Ann-Kathrin Karlsen: Konsequenzen räumlicher Umstrukturierung von Bankfilialnetzen für das Kundenverhalten. Eine Untersuchung zur Standorttheorie tertiärer Einrichtungen am Beispiel einer norwegischen Großbank. Mannheim 1998 (Mannheimer Geographische Arbeiten, Heft 48.). 228 S.
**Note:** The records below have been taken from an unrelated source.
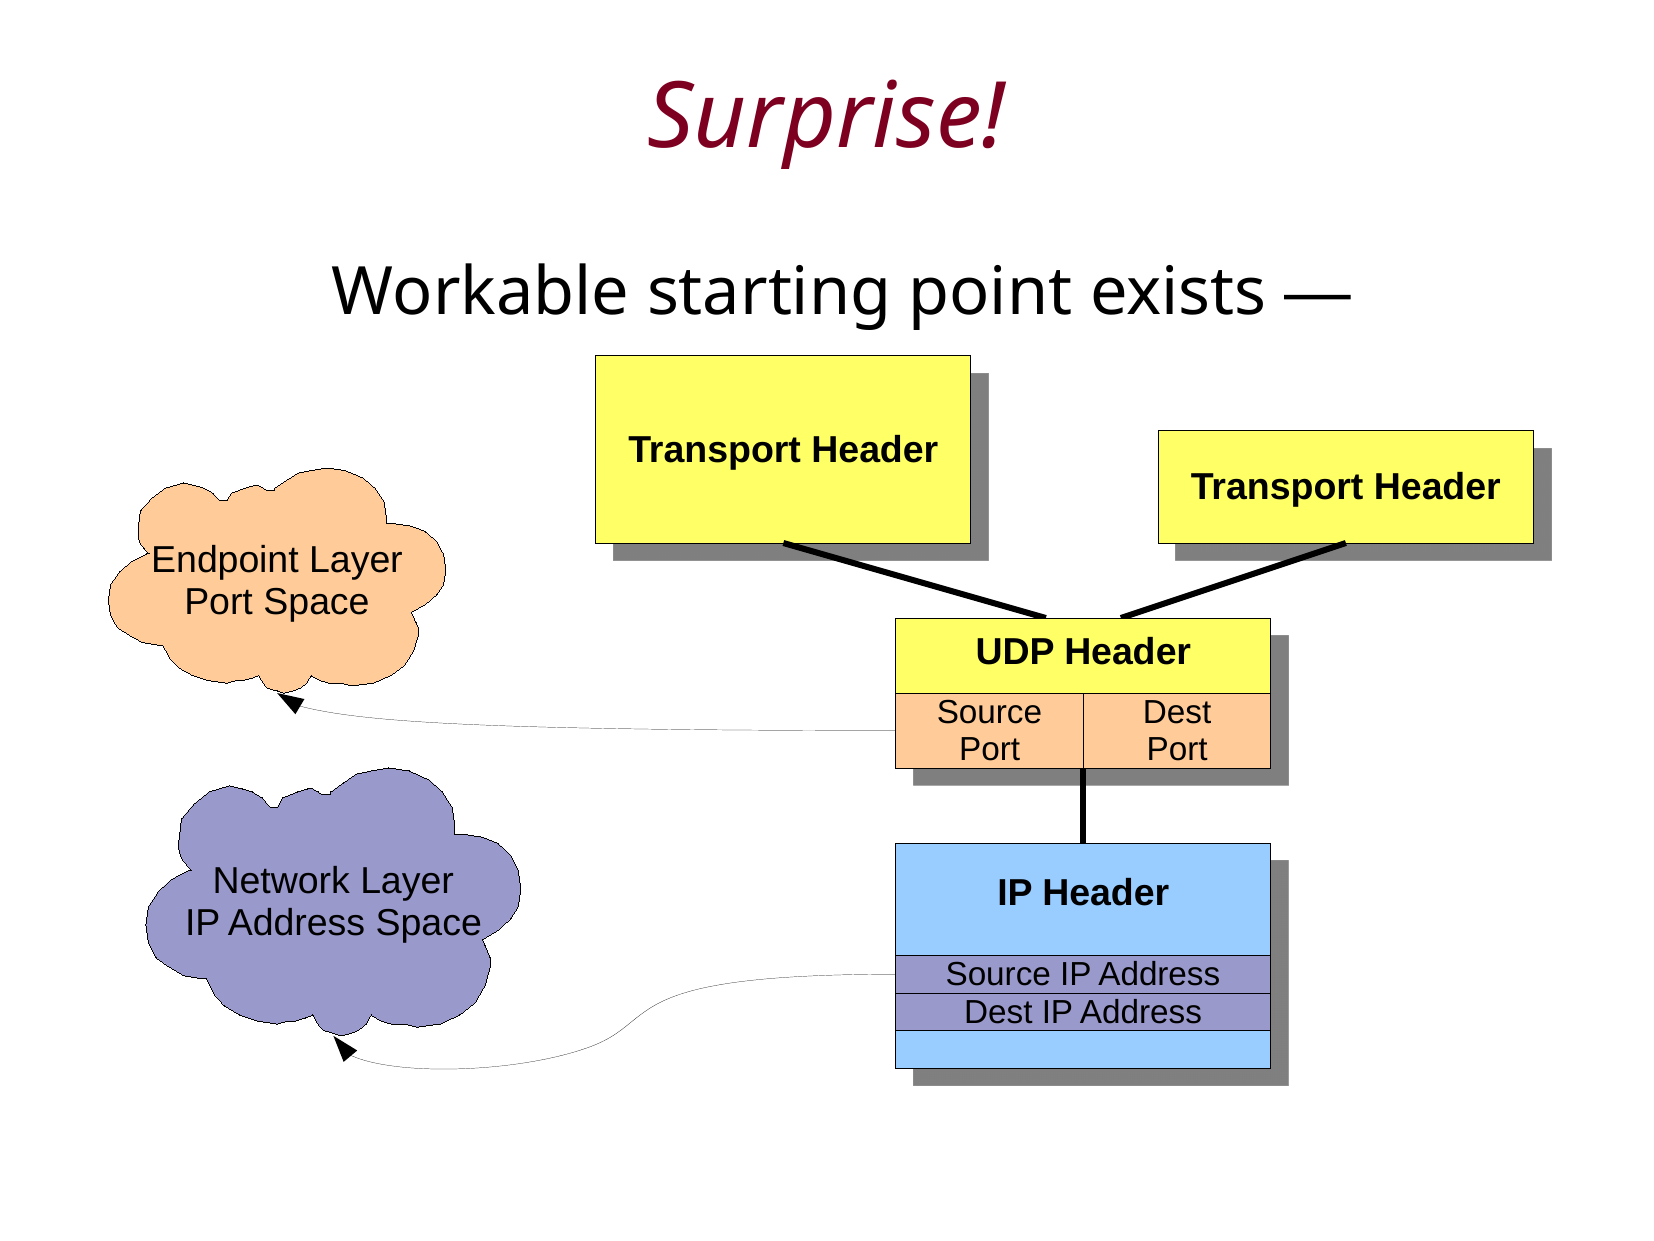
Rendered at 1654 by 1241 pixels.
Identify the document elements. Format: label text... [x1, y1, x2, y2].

text_box Source IP Address [895, 955, 1271, 993]
text_box Network Layer IP Address Space [145, 767, 521, 1036]
title Surprise! [82, 8, 1571, 216]
text_box Endpoint Layer Port Space [108, 468, 446, 694]
text_box IP Header [895, 843, 1271, 955]
text_box Dest IP Address [895, 993, 1271, 1031]
text_box Transport Header [1158, 430, 1534, 544]
text_box UDP Header [895, 618, 1271, 693]
list Workable starting point exists — UDP! [252, 242, 1431, 366]
text_box IP Header [895, 1031, 1271, 1069]
text_box Dest Port [1083, 693, 1271, 769]
text_box Source Port [895, 693, 1083, 769]
text_box Transport Header [595, 355, 971, 544]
Der aktuelle Strukturwandel im Finanzsektor stellt ein in der deutschsprachigen Geographie weitgehend vernachlässigtes Forschungsfeld dar. Dies ist bedauerlich, da Strukturen und Veränderungen im Finanzsektor wichtige Einflußfaktoren der gegenwärtig ablaufenden wirtschaftlichen und gesellschaftlichen Entwicklungen sind. Werden die vom Finanzsektor ausgehenden räumlichen Differenzierungsprozesse auf nationaler und globaler Ebene zumindest ansatzweise wahrgenommen (z. B. Rolle der internationalen Finanzorganisationen für nationale Entwicklungen, "global city"-Debatte), so bleibt die regionale Dimension des Finanzsektors in der geographischen Forschung weitgehend unterbelichtet.Die gut strukturierte und systematisch empirische Dissertation von ANN-KATHRIN KARLSEN, die sich mit der räumlichen Dimension der Nachfrage nach Bankdienstleistungen beschäftigt, stellt hier eine Ausnahme dar. Ausgehend von klassischen Standorttheorien und von Ergebnissen der Konsumentenforschung werden verschiedene Hypothesen zur Bedeutung der "Transportdistanz" der Kunden zur Bankzweigstelle aufgestellt und auf der Basis von Kundendaten einer norwegischen Großbank überprüft. Zwar bleiben aufgrund des quantitativen Ansatzes und der Beschränkung auf eine Datenquelle die Gründe und möglichen Motivationen für das Verhalten der Kunden im Dunkeln; dennoch sind die Ergebnisse sowohl für die Geographie als auch für die Banken interessant. Tatsächlich stellt die systematische Auswertung von Bankkunden-Daten zumindest innerhalb der deutschsprachigen Geographie eine Pionierleistung dar, da diese Daten für wissenschaftliche Untersuchungen in der
Regel nicht zur Verfügung stehen. Gerade vor diesem Hintergrund wäre allerdings eine Diskussion der regionalwirtschaftlichen Bedeutung der erzielten Ergebnisse sowie eine bessere Einordnung der bearbeiteten Thematik in die gegenwärtig ablaufenden Veränderungsprozesse im Finanzsektor wünschenswert gewesen.